Field engineer Scott Dalton adjusts a radio communications link at a seismic station south of Cantwell. (Photo by Ian Dickson/Alaska Earthquake Center)

Alaska seismologists say continuing budget cuts are affecting their ability to quickly detect and pinpoint earthquakes.

Listen now

Helena Buurman of the Alaska Earthquake Center testified on Saturday before the House Finance Committee’s subcommittee on the University of Alaska’s budget.

Buurman said they have a fundamental government responsibility to protect lives and property. But she said four years of state budget cuts have affected their ability to maintain their seismic monitoring network.

“In August of last year, we suspended most field maintenance of the state’s monitoring network,” Burrman said. “As a result, more than a quarter of our monitoring stations are offline as of today. With the seismic network deteriorating rapidly, an earthquake occurring right now will take longer to detect, longer to assess, and we will do a poorer job.”
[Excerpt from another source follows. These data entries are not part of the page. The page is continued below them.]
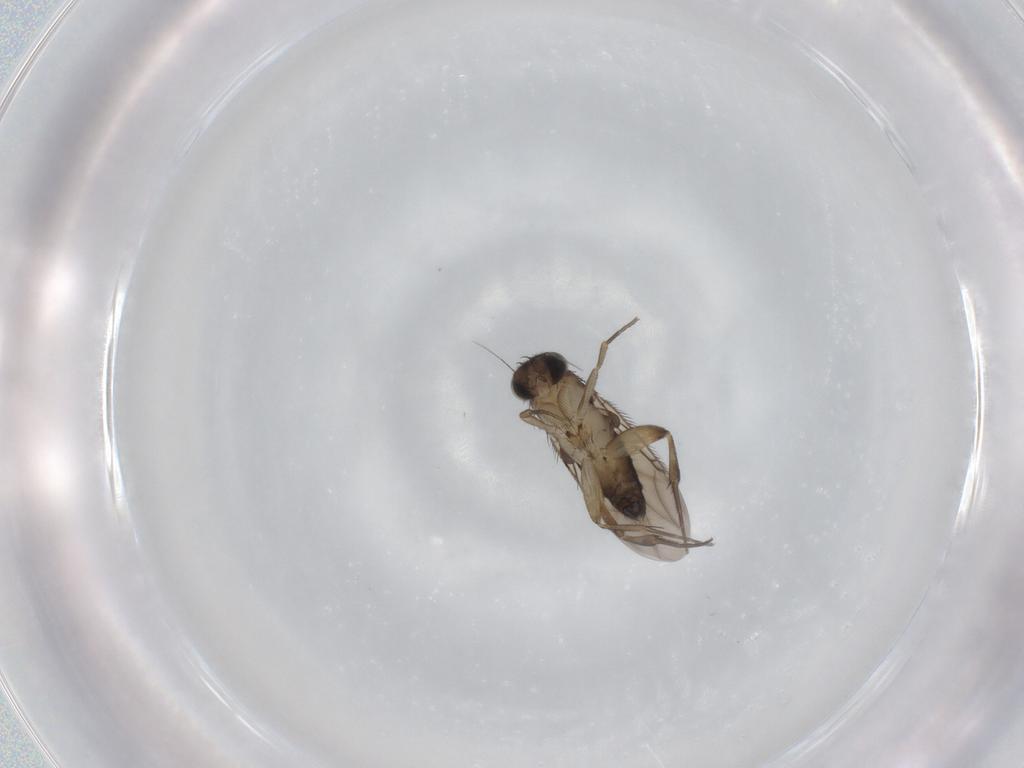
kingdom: Animalia
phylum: Arthropoda
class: Insecta
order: Diptera
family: Phoridae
Buurman testified just two days before a pair of magnitude 6 earthquakes on Monday morning woke up Southeast Alaska residents and caused minor damage in Whitehorse. She explained to lawmakers how their information is important for drafting building codes, setting insurance rates, mapping tsunami evacuation zones, and for engineers as they design every piece of infrastructure or construction project in the state.

In a phone interview later, Buurman explained how they have 150 seismic monitoring stations located in mostly remote areas around the state. The more stations that are placed around a fault line, the better the speed and accuracy in determining an earthquake’s location and magnitude.
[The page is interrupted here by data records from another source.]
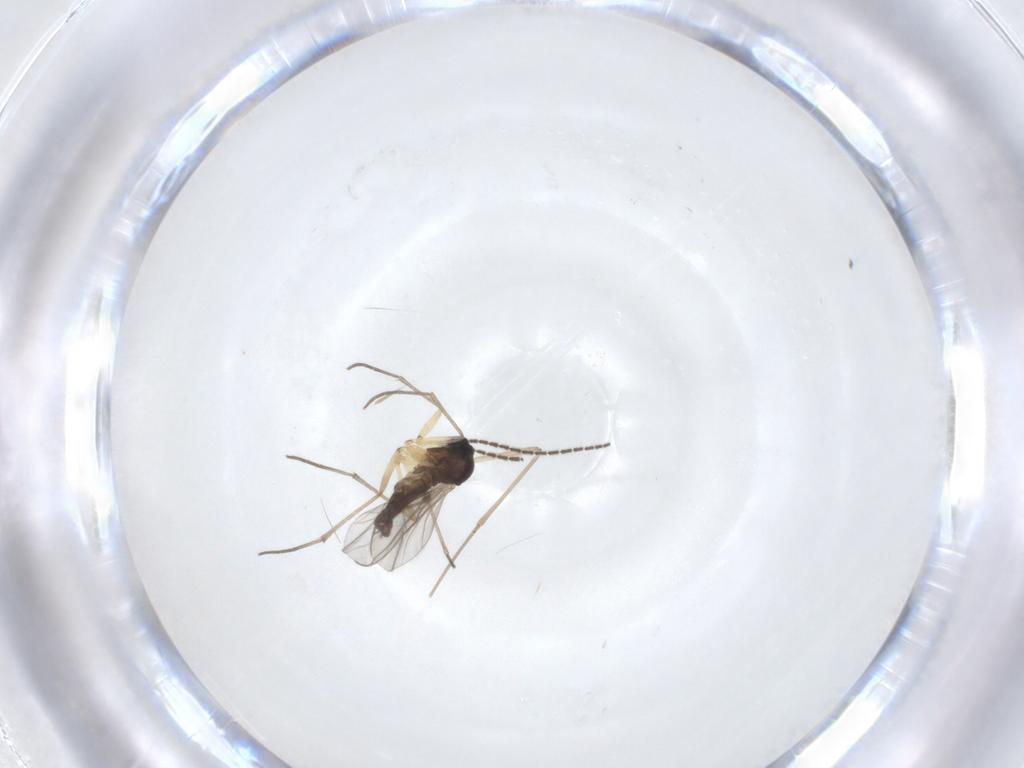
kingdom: Animalia
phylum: Arthropoda
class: Insecta
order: Diptera
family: Sciaridae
“There is a seismometer which we dig into the ground and is buried below ground,” Buurman said. “And then we usually have some sort of hut or structure that holds all the rest of the equipment, and that includes a large bank of batteries to keep the power running. There are solar panels on the side of the hut to keep the batteries charged, and radio communications equipment to transmit the data 24/7.”

Buurman said about 40 of the 150 stations are currently offline.
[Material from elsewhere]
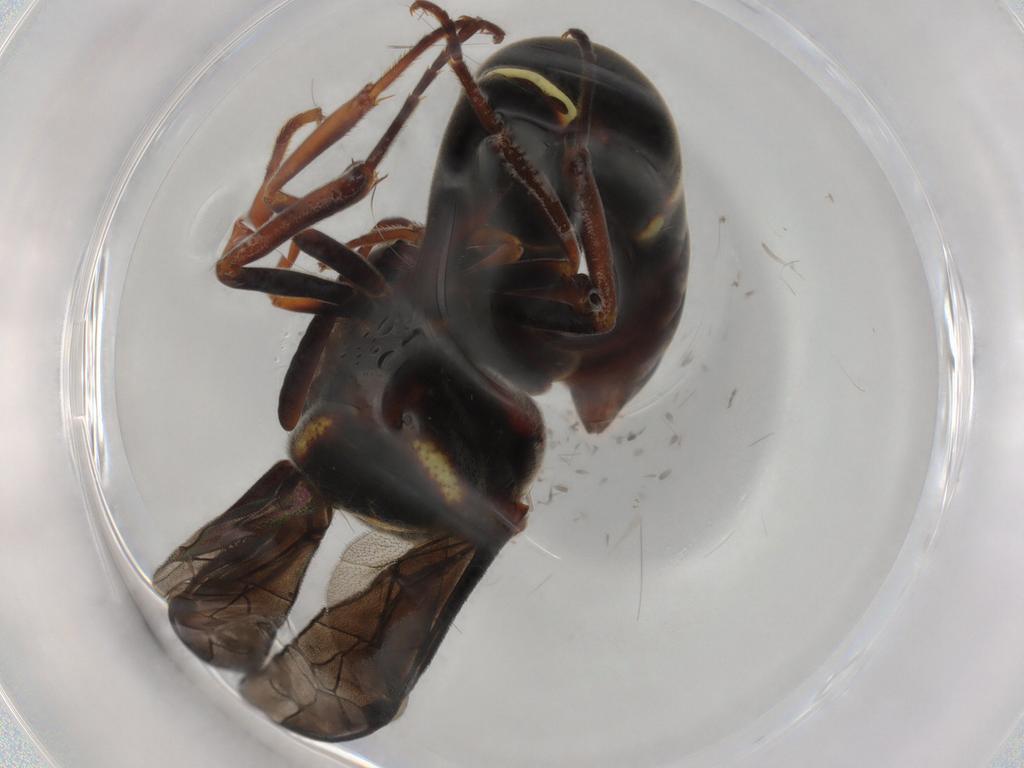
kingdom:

Some of the common malfunctions include wildlife getting into the huts and chewing on the cables and equipment. Snow can cover the solar panels, which can prevent station batteries from recharging. Part of the communications network can also break down and prevent data from being passed on from a group of nearby operating stations.

Some of the bigger outages include the southern end of Kodiak Island and north of Yakutat.

Buurman wrote to North Pole Rep. Tammie Wilson that it took 30 minutes to update state emergency officials after Monday’s earthquakes. She writes that the national standard is 10 minutes.

Technicians service a remote seismic station in the Wrangell-St.Elias region. (Photo by Dara Merz/Alaska Earthquake Center)

State seismologist Michael West said the Alaska Earthquake Center gets almost a third of its $2.5 million funding from the state, a third from the federal government and a third from private corporations for specific projects like monitoring a hydroelectric dam or the trans-Alaska Pipeline.

West said state dollars actually serve as seed funding that leverage federal dollars, which have also been declining. He said only $588,000 may be appropriated by state lawmakers this year, down from $800,000 before 2014.

Both the House and Senate have passed their own versions of the state operating budget, but the Senate has delayed negotiations over resolving differences in the bill.

West is hopeful that Alaska’s Congressional delegation will be able to appropriate additional federal funds.